#### [Problem to work on]
Print the stretch from the line containing "Sheet note: one row per photo, pressure" through the end of the items, keeping every line unchanged and leaving out the pictures.

#### [Provided entries]
= = = = = = =
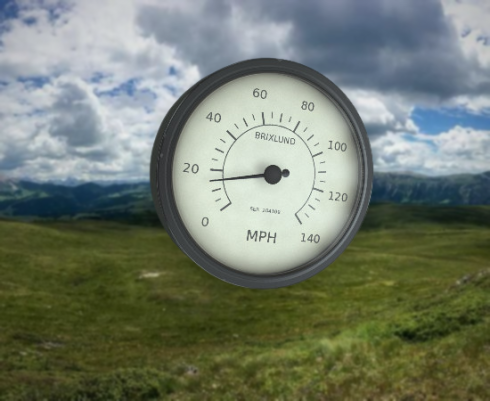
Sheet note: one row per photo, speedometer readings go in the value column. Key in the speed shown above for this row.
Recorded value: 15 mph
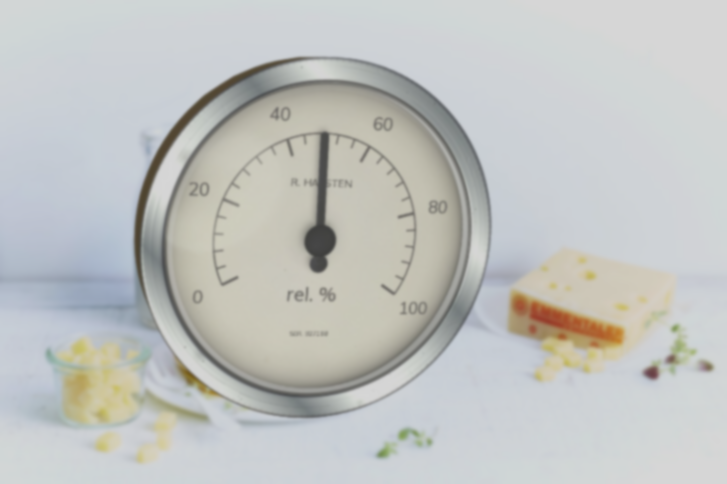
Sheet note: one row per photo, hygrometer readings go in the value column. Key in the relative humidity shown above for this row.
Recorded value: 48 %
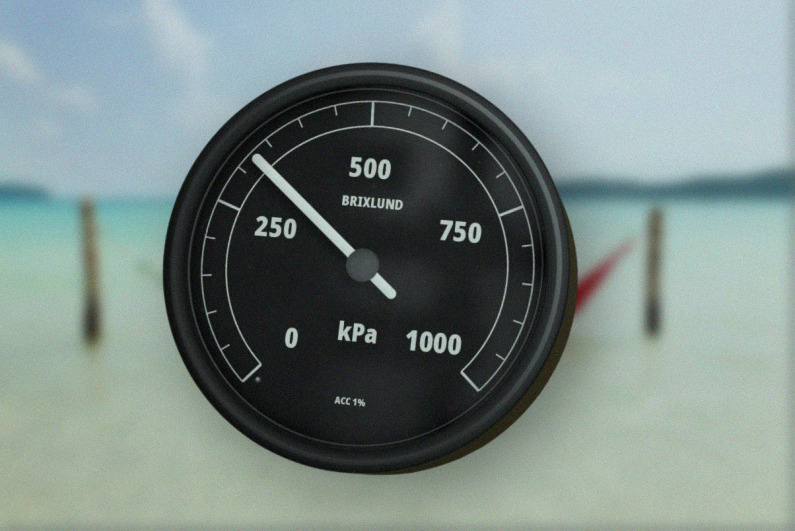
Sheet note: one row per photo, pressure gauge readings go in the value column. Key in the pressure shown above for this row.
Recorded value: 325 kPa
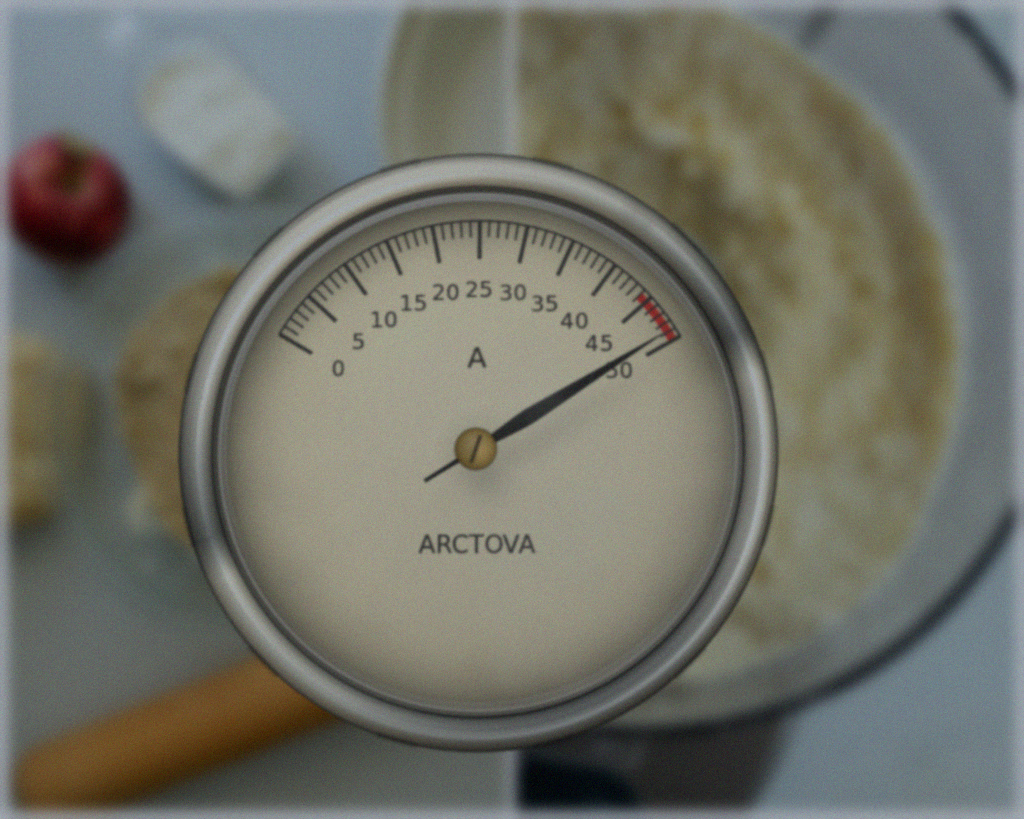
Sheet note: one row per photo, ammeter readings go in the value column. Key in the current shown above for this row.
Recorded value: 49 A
= = = = = = =
#### [Task answer]
Sheet note: one row per photo, pressure gauge readings go in the value column. Key in the pressure shown above for this row.
Recorded value: 325 kPa
Sheet note: one row per photo, ammeter readings go in the value column. Key in the current shown above for this row.
Recorded value: 49 A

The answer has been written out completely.